### What is asked
Write out all of the data below word for word, keeping every line unchanged.

[start of Data supplied]

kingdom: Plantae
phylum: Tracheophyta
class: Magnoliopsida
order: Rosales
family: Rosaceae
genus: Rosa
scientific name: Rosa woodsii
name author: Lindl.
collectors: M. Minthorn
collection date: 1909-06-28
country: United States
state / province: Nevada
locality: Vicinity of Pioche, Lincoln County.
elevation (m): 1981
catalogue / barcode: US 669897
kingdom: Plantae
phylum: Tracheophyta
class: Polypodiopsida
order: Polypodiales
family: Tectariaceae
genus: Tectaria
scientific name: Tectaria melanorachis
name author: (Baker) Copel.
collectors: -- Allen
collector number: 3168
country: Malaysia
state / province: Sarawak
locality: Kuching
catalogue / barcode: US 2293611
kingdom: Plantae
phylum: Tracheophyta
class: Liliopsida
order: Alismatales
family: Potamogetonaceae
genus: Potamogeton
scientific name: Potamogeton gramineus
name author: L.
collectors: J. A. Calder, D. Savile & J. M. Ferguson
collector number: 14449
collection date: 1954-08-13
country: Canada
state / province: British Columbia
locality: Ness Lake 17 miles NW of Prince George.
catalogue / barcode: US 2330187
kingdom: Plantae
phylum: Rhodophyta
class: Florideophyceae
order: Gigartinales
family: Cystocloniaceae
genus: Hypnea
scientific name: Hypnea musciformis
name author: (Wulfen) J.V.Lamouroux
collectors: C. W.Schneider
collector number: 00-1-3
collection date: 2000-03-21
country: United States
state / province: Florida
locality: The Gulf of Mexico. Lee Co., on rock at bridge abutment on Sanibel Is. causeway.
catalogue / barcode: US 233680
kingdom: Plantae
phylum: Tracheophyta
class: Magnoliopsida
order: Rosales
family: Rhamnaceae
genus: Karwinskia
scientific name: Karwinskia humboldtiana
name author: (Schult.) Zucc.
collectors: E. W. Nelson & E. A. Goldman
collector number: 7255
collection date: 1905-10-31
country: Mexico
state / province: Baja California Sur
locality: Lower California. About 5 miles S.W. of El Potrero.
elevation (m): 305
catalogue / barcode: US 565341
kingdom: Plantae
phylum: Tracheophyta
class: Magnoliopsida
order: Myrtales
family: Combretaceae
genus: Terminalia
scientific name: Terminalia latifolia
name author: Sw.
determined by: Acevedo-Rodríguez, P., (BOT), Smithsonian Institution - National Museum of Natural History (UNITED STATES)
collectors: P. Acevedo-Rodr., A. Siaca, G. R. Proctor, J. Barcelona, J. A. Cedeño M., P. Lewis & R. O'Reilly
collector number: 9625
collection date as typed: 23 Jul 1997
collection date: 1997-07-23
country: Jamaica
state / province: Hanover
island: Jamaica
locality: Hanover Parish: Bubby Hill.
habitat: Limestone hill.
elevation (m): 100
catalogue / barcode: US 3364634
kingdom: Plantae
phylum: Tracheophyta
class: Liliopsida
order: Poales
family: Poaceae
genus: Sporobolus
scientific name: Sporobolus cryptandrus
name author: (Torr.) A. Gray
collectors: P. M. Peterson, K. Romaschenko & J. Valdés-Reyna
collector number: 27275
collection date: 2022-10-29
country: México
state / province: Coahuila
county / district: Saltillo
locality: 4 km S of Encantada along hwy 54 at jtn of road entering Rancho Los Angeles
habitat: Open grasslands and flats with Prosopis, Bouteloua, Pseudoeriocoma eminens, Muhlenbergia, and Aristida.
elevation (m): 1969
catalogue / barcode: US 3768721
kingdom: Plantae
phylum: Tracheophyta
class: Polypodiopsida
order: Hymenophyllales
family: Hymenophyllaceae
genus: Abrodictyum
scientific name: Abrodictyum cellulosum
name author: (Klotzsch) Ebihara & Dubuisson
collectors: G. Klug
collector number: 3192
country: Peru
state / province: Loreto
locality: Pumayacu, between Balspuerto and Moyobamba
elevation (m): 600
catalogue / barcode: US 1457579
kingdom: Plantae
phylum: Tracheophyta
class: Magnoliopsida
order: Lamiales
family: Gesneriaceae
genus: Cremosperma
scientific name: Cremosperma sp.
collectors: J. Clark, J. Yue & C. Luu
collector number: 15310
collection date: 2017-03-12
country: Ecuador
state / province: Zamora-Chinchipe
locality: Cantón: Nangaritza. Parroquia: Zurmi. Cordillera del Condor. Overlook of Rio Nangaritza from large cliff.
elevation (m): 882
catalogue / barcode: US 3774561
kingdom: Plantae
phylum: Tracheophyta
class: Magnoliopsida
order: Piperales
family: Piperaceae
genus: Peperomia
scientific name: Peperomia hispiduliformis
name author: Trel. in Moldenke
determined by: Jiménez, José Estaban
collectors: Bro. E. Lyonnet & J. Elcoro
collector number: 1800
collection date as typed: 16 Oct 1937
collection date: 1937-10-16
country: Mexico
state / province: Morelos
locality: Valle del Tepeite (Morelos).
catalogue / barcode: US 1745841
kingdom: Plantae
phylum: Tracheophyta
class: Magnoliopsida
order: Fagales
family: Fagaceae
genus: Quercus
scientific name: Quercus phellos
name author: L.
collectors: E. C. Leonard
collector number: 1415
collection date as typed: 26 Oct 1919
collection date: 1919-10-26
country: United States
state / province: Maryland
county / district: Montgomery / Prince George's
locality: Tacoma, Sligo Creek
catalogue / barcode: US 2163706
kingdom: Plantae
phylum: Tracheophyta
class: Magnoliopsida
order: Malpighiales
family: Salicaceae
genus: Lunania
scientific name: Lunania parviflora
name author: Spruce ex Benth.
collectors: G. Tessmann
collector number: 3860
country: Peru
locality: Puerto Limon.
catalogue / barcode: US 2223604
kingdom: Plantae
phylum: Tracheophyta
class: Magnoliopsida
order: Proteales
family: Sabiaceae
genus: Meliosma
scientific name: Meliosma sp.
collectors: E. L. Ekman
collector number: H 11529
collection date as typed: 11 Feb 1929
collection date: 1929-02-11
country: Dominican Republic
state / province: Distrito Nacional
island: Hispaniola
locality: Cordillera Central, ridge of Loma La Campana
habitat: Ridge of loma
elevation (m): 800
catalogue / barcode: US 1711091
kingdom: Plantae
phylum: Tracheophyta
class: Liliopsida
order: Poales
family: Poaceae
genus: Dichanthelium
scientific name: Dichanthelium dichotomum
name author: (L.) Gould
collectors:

[end of Data supplied]

### Full output
kingdom: Plantae
phylum: Tracheophyta
class: Magnoliopsida
order: Rosales
family: Rosaceae
genus: Rosa
scientific name: Rosa woodsii
name author: Lindl.
collectors: M. Minthorn
collection date: 1909-06-28
country: United States
state / province: Nevada
locality: Vicinity of Pioche, Lincoln County.
elevation (m): 1981
catalogue / barcode: US 669897
kingdom: Plantae
phylum: Tracheophyta
class: Polypodiopsida
order: Polypodiales
family: Tectariaceae
genus: Tectaria
scientific name: Tectaria melanorachis
name author: (Baker) Copel.
collectors: -- Allen
collector number: 3168
country: Malaysia
state / province: Sarawak
locality: Kuching
catalogue / barcode: US 2293611
kingdom: Plantae
phylum: Tracheophyta
class: Liliopsida
order: Alismatales
family: Potamogetonaceae
genus: Potamogeton
scientific name: Potamogeton gramineus
name author: L.
collectors: J. A. Calder, D. Savile & J. M. Ferguson
collector number: 14449
collection date: 1954-08-13
country: Canada
state / province: British Columbia
locality: Ness Lake 17 miles NW of Prince George.
catalogue / barcode: US 2330187
kingdom: Plantae
phylum: Rhodophyta
class: Florideophyceae
order: Gigartinales
family: Cystocloniaceae
genus: Hypnea
scientific name: Hypnea musciformis
name author: (Wulfen) J.V.Lamouroux
collectors: C. W.Schneider
collector number: 00-1-3
collection date: 2000-03-21
country: United States
state / province: Florida
locality: The Gulf of Mexico. Lee Co., on rock at bridge abutment on Sanibel Is. causeway.
catalogue / barcode: US 233680
kingdom: Plantae
phylum: Tracheophyta
class: Magnoliopsida
order: Rosales
family: Rhamnaceae
genus: Karwinskia
scientific name: Karwinskia humboldtiana
name author: (Schult.) Zucc.
collectors: E. W. Nelson & E. A. Goldman
collector number: 7255
collection date: 1905-10-31
country: Mexico
state / province: Baja California Sur
locality: Lower California. About 5 miles S.W. of El Potrero.
elevation (m): 305
catalogue / barcode: US 565341
kingdom: Plantae
phylum: Tracheophyta
class: Magnoliopsida
order: Myrtales
family: Combretaceae
genus: Terminalia
scientific name: Terminalia latifolia
name author: Sw.
determined by: Acevedo-Rodríguez, P., (BOT), Smithsonian Institution - National Museum of Natural History (UNITED STATES)
collectors: P. Acevedo-Rodr., A. Siaca, G. R. Proctor, J. Barcelona, J. A. Cedeño M., P. Lewis & R. O'Reilly
collector number: 9625
collection date as typed: 23 Jul 1997
collection date: 1997-07-23
country: Jamaica
state / province: Hanover
island: Jamaica
locality: Hanover Parish: Bubby Hill.
habitat: Limestone hill.
elevation (m): 100
catalogue / barcode: US 3364634
kingdom: Plantae
phylum: Tracheophyta
class: Liliopsida
order: Poales
family: Poaceae
genus: Sporobolus
scientific name: Sporobolus cryptandrus
name author: (Torr.) A. Gray
collectors: P. M. Peterson, K. Romaschenko & J. Valdés-Reyna
collector number: 27275
collection date: 2022-10-29
country: México
state / province: Coahuila
county / district: Saltillo
locality: 4 km S of Encantada along hwy 54 at jtn of road entering Rancho Los Angeles
habitat: Open grasslands and flats with Prosopis, Bouteloua, Pseudoeriocoma eminens, Muhlenbergia, and Aristida.
elevation (m): 1969
catalogue / barcode: US 3768721
kingdom: Plantae
phylum: Tracheophyta
class: Polypodiopsida
order: Hymenophyllales
family: Hymenophyllaceae
genus: Abrodictyum
scientific name: Abrodictyum cellulosum
name author: (Klotzsch) Ebihara & Dubuisson
collectors: G. Klug
collector number: 3192
country: Peru
state / province: Loreto
locality: Pumayacu, between Balspuerto and Moyobamba
elevation (m): 600
catalogue / barcode: US 1457579
kingdom: Plantae
phylum: Tracheophyta
class: Magnoliopsida
order: Lamiales
family: Gesneriaceae
genus: Cremosperma
scientific name: Cremosperma sp.
collectors: J. Clark, J. Yue & C. Luu
collector number: 15310
collection date: 2017-03-12
country: Ecuador
state / province: Zamora-Chinchipe
locality: Cantón: Nangaritza. Parroquia: Zurmi. Cordillera del Condor. Overlook of Rio Nangaritza from large cliff.
elevation (m): 882
catalogue / barcode: US 3774561
kingdom: Plantae
phylum: Tracheophyta
class: Magnoliopsida
order: Piperales
family: Piperaceae
genus: Peperomia
scientific name: Peperomia hispiduliformis
name author: Trel. in Moldenke
determined by: Jiménez, José Estaban
collectors: Bro. E. Lyonnet & J. Elcoro
collector number: 1800
collection date as typed: 16 Oct 1937
collection date: 1937-10-16
country: Mexico
state / province: Morelos
locality: Valle del Tepeite (Morelos).
catalogue / barcode: US 1745841
kingdom: Plantae
phylum: Tracheophyta
class: Magnoliopsida
order: Fagales
family: Fagaceae
genus: Quercus
scientific name: Quercus phellos
name author: L.
collectors: E. C. Leonard
collector number: 1415
collection date as typed: 26 Oct 1919
collection date: 1919-10-26
country: United States
state / province: Maryland
county / district: Montgomery / Prince George's
locality: Tacoma, Sligo Creek
catalogue / barcode: US 2163706
kingdom: Plantae
phylum: Tracheophyta
class: Magnoliopsida
order: Malpighiales
family: Salicaceae
genus: Lunania
scientific name: Lunania parviflora
name author: Spruce ex Benth.
collectors: G. Tessmann
collector number: 3860
country: Peru
locality: Puerto Limon.
catalogue / barcode: US 2223604
kingdom: Plantae
phylum: Tracheophyta
class: Magnoliopsida
order: Proteales
family: Sabiaceae
genus: Meliosma
scientific name: Meliosma sp.
collectors: E. L. Ekman
collector number: H 11529
collection date as typed: 11 Feb 1929
collection date: 1929-02-11
country: Dominican Republic
state / province: Distrito Nacional
island: Hispaniola
locality: Cordillera Central, ridge of Loma La Campana
habitat: Ridge of loma
elevation (m): 800
catalogue / barcode: US 1711091
kingdom: Plantae
phylum: Tracheophyta
class: Liliopsida
order: Poales
family: Poaceae
genus: Dichanthelium
scientific name: Dichanthelium dichotomum
name author: (L.) Gould
collectors:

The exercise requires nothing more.